Define $$ f(n, k)= \int_0^\infty e^{-(n+1)y} (1+y)^n \int_y^\infty e^{-(kn+1)x} (1+x)^{kn} \mathrm dx \mathrm dy, $$ where $k > 0$ is a fixed integer. I would like to estimate the growth $f(n,k)$ as $n \to \infty$.
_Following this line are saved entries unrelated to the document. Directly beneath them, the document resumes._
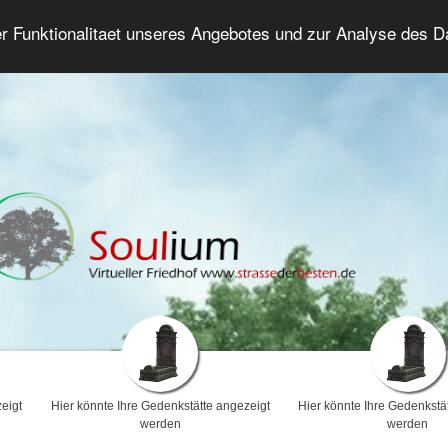
er Funktionalitaet unseres Angebotes und zur Analyse des 
Trauerforum
Erweiterte Suche
Anmelde
eigt
Hier könnte Ihre Gedenkstätte angezeigt
Hier könnte Ihre Gedenkstä
werden
werden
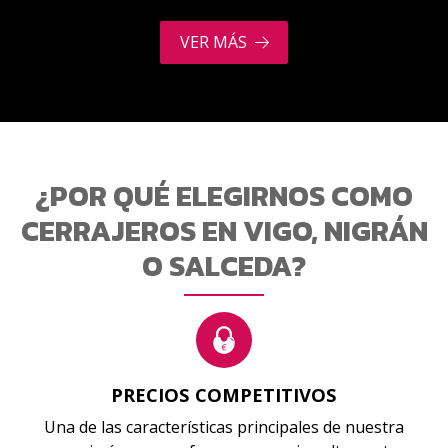
VER MÁS
¿POR QUÉ ELEGIRNOS COMO
CERRAJEROS EN VIGO, NIGRÁN
O SALCEDA?
PRECIOS COMPETITIVOS
Una de las características principales de nuestra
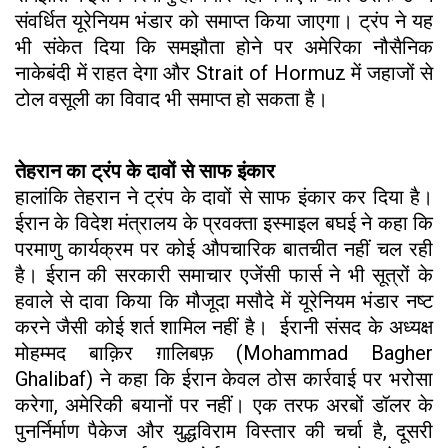
संवर्धित यूरेनियम भंडार को समाप्त किया जाएगा। ट्रंप ने यह
भी संकेत दिया कि समझौता होने पर अमेरिका नौसैनिक
नाकेबंदी में राहत देगा और Strait of Hormuz में जहाजों से
टोल वसूली का विवाद भी समाप्त हो सकता है।
तेहरान का ट्रंप के दावों से साफ इंकार
हालांकि तेहरान ने ट्रंप के दावों से साफ इंकार कर दिया है।
ईरान के विदेश मंत्रालय के प्रवक्ता इस्माइल बघई ने कहा कि
परमाणु कार्यक्रम पर कोई औपचारिक बातचीत नहीं चल रही
है। ईरान की सरकारी समाचार एजेंसी फार्स ने भी सूत्रों के
हवाले से दावा किया कि मौजूदा मसौदे में यूरेनियम भंडार नष्ट
करने जैसी कोई शर्त शामिल नहीं है। ईरानी संसद के अध्यक्ष
मोहम्मद बाक़िर ग़ालिबफ़ (Mohammad Bagher
Ghalibaf) ने कहा कि ईरान केवल ठोस कार्रवाई पर भरोसा
करेगा, अमेरिकी बयानों पर नहीं। एक तरफ अरबों डॉलर के
पुनर्निर्माण पैकेज और युद्धविराम विस्तार की चर्चा है, दूसरी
In the case that $k=1$, we have $$ \begin{align*} f(n, 1) & = \int_0^\infty e^{-(n+1)y} (1+y)^n \int_y^\infty e^{-nx} (1+x)^{n} \mathrm dx \, \mathrm dy \\ & = \int_0^\infty e^{-(n+1)x} (1+x)^n \int_0^x e^{-ny} (1+y)^{n} \mathrm dy \, \mathrm dx \\ & = \int_0^\infty e^{-(n+1)x} (1+x)^n \left( \int_0^\infty e^{-ny} (1+y)^{n} \mathrm dy - \int_x^\infty e^{-ny} (1+y)^{n} \mathrm dy \right) \mathrm dx \\ & = \left(\int_0^\infty e^{-(n+1)x} (1+x)^n \mathrm dx \right)^2 - f(n,1). \end{align*} $$ So we have $$ \begin{align*} f(n,1) & = \frac 1 2 \left(\int_0^\infty e^{-(n+1)x} (1+x)^n \mathrm dx \right)^2 \\ & = \frac 1 2 \left( \left(\frac{e}{n+1}\right)^{n+1} \Gamma(n+1, n+1) \right)^2 \\ & \sim \frac 1 2 \frac {\pi}{2n}, \end{align*} $$ where $\Gamma(a,z)$ is the incomplete Gamma function.
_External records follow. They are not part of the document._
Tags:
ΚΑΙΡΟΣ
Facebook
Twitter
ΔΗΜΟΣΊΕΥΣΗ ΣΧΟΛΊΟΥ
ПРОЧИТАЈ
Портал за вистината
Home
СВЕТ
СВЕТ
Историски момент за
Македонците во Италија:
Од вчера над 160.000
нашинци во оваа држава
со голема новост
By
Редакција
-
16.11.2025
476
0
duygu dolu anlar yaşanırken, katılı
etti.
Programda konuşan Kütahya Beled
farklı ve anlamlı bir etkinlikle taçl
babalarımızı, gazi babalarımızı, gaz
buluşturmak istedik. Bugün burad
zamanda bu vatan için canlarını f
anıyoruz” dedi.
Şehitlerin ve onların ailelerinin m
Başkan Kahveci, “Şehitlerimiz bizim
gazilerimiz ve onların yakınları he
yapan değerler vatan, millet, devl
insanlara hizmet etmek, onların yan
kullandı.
But is there any way to find the first order approximation this double integral for genera $k$?

Answer 1

First, change variables $x-y=z$ $$ f(n, k)= \int_0^\infty e^{-(n+1)y} (1+y)^n \int_y^\infty e^{-(kn+1)x} (1+x)^{kn} \mathrm{d}x \mathrm {d}y= f(n, k)= \int_0^\infty \mathrm{d}y e^{-(n+1)y} (1+y)^n \int_0^\infty e^{-(kn+1)(y+z)} (1+y+z)^{kn} \mathrm{d}z, $$ and then rewrite as $$ f(n, k)= \iint_0^\infty \mathrm{d}y\mathrm{d}z\ e^{-2y-z} e^{-n \phi_k(y,z)}\ , $$ where $$ \phi_k(y,z)=y-\log(1+y)+k(y+z)-k\log(1+y+z)\ . $$ The largest contribution to the integral for large $n$ comes from the region where $\phi_k(y,z)$ is as small as possible. Finding the minimum $$ \frac{\partial}{\partial y}\phi_k(y,z)=1-\frac{1}{1+y}+k-k\frac{1}{1+y+z}=0 $$ $$ \frac{\partial}{\partial z}\phi_k(y,z)=k-k\frac{1}{1+y+z}=0 $$ we obtain that the minimum is achieved at $(y^\star,z^\star)=(0,0)$, which corresponds to a boundary point of the integration domain. Expanding $\phi_k(y,z)$ around the point $(y^\star,z^\star)=(0,0)$ up to second order, the function $f(n,k)$ can be approximated as $$ f(n,k)\sim\iint_0^\infty \mathrm{d}x_1\mathrm{d}x_2 \exp\left[-\frac{n}{2}\mathbf{x}^T A\mathbf{x}\right] $$ where $A$ is the Hessian matrix evaluated at $(x^\star,y^\star)$, i.e. $$ A=\begin{pmatrix} \frac{\partial^2 \phi_k(y,z)}{\partial y^2} &\frac{\partial^2 \phi_k(y,z)}{\partial y\partial z}\\\frac{\partial^2 \phi_k(y,z)}{\partial z\partial y} & \frac{\partial^2 \phi_k(y,z)}{\partial z^2} \end{pmatrix}\Big|_{(x,y)=(0,0)} =\begin{pmatrix} 1+k & k\\ k & k\end{pmatrix}\ , $$ and $\mathbf{x}=(x_1,x_2)^T$. Solving the integral, we obtain $$ f(n,k)\sim\frac{\arctan\left(\frac{1}{\sqrt{k}}\right)}{n\sqrt{k}}\ . $$ Note that for $k=1$, we recover $f(n,1)\sim \pi/(4n)$.